Monday, March 28, 2016

Classic #8

I read this book for the Back to the Classics Challenge 2016.

London Labour and the London Poor - Henry Mayhew

Mayhew was a pioneering investigative reporter. His articles narrated the lives of homeless vagrants, street sellers and laborers who did the dirty, dangerous, disgusting jobs in 19th century London. Mayhew interviewed his subjects about their lives and thus was one of the first to conduct ethnography. He has been respected as an early sociologist (he loved statistics), anthropologist and oral historian a la Studs Terkel.

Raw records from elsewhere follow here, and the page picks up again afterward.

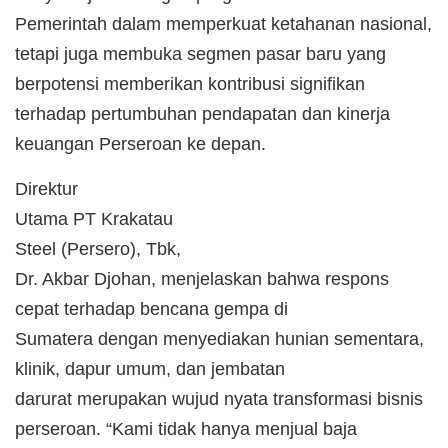
Pemerintah dalam memperkuat ketahanan nasional,
tetapi juga membuka segmen pasar baru yang
berpotensi memberikan kontribusi signifikan
terhadap pertumbuhan pendapatan dan kinerja
keuangan Perseroan ke depan.
Direktur
Utama PT Krakatau
Steel (Persero), Tbk,
Dr. Akbar Djohan, menjelaskan bahwa respons
cepat terhadap bencana gempa di
Sumatera dengan menyediakan hunian sementara,
klinik, dapur umum, dan jembatan
darurat merupakan wujud nyata transformasi bisnis
perseroan. “Kami tidak hanya menjual baja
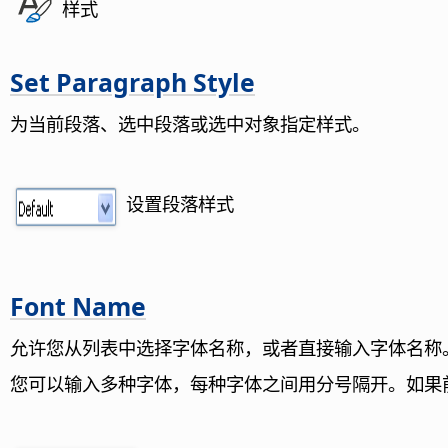
样式
Set Paragraph Style
为当前段落、选中段落或选中对象指定样式。
设置段落样式
Font Name
允许您从列表中选择字体名称，或者直接输入字体名称
您可以输入多种字体，每种字体之间用分号隔开。如果前一种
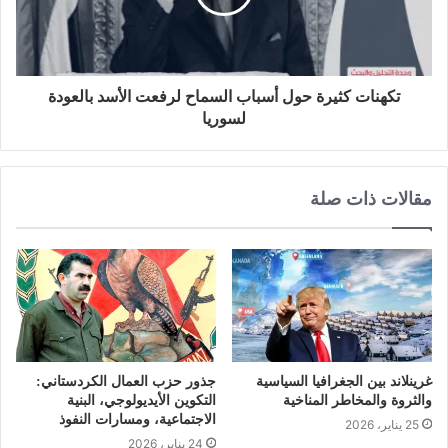
تكهنات كثيرة حول أسباب السماح لرفعت الأسد بالعودة
لسوريا
مقالات ذات صلة
غرينلاند بين الجغرافيا السياسية
جذور حزب العمال الكردستاني:
والثروة والمخاطر المناخية
التكوين الأيديولوجي، البنية
الاجتماعية، ومسارات النفوذ
25 يناير، 2026
24 يناير، 2026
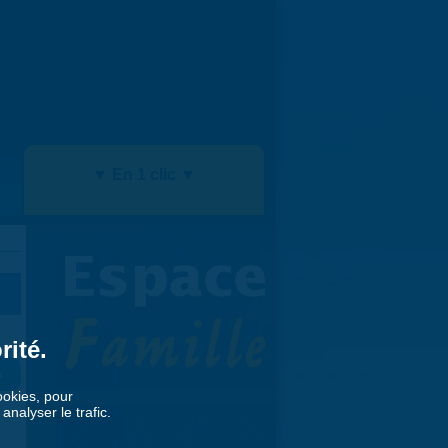
▼ En 1 clic ▼
rité.
»
cookies, pour
nalyser le trafic.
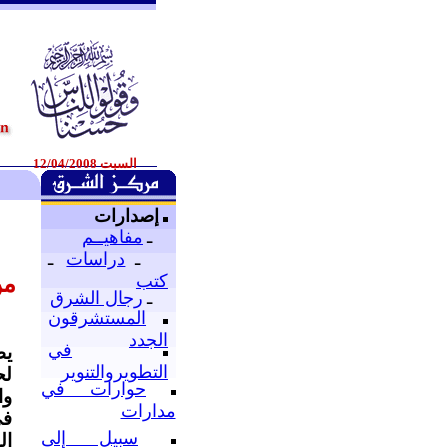
السبت 12/04/2008
إصدارات
ـ
مفاهيــم
ـ
دراسات
ـ
من
كتب
ـ
رجال الشرق
المستشرقون
الجدد
في
يط
التطويروالتنوير
لح
حوارات في
وا
مدارات
في
سبيل إلى
ال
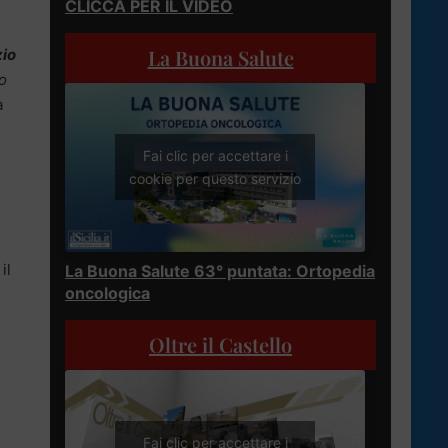
CLICCA PER IL VIDEO
La Buona Salute
zio
o
a
Fai clic per accettare i
cookie per questo servizio
il
La Buona Salute 63° puntata: Ortopedia
oncologica
Oltre il Castello
Fai clic per accettare i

Mayhew’s lively exposition has a vital, energetic tone that is quite engaging. He doesn’t allow his own opinions to intrude except parenthetically but sometimes he tells us that even he, a guy who has seen everything, can be surprised. He interviews a maker of false eyes:
He then took the lids off a couple of boxes that stood on the table; they each contained 190 different eyes, and so like nature that the effect produced upon a person unaccustomed to the sight was most peculiar and far from pleasant. They all seemed to be staring directly at the spectator, and occasioned a feeling somewhat similar to the bewilderment one experiences on suddenly becoming an object of general notice. The eyes of the whole world literally appeared to be fixed upon you, and it was almost impossible for the spectator at first to look at them without instinctively averting his head. The hundred eyes of Argus were positively insignificant in comparison with the 380 belonging to the human eye maker.
More typically, he steps aside and gives us the interviewees’ words, in this case those of an 18-year-old woman who sold fruits and vegetables on the street:
Only last night father was talking about religion. We often talks about religion. Father has told me that God made the world, and I've heerd him talk about the first man and woman as was made and lived -- it must be more than a hundred years ago -- but I don't like to speak on what I don't know. Father, too, has told me about our Saviour what was nailed on a cross to suffer for such poor people as we is. Father has told us, too, about his giving a great many poor people a penny loaf and a bit of fish each, which proves him to have been a very kind gentleman. The Ten Commandments was made by him, I've heerd say, and he performed them too among other miracles. Yes! this is part of what our Saviour tells us. We are to forgive everybody, and do nobody no injury. I don't think I could forgive an enemy if she injured me very much; I'm sure I don't know why I couldn't, unless it is that I'm poor, and never learnt to do it. If a gal stole my shawl and didn't return it back or give me the value on it, I couldn't forgive her; but if she told me she lost it off her back, I shouldn't be so hard on her. We poor gals ain't very religious, but we are better than the men.
As a collection of sketches topically arranged, it is not a book that one reads through. Any serious reader who wants background information to enjoy more deeply The  Big Three - Dickens, Trollope, Thackeray – should at least dip into this book, which is available on the web here and there.

Even reading gluttons – like me, who can read anything – probably ought to read it for 40 or 50 minutes and then go do something else. Like contemplate a society in which there is no social safety net, where government counts on four ends for the poor: the grave, the prison and scaffold, the armed services, and emigration.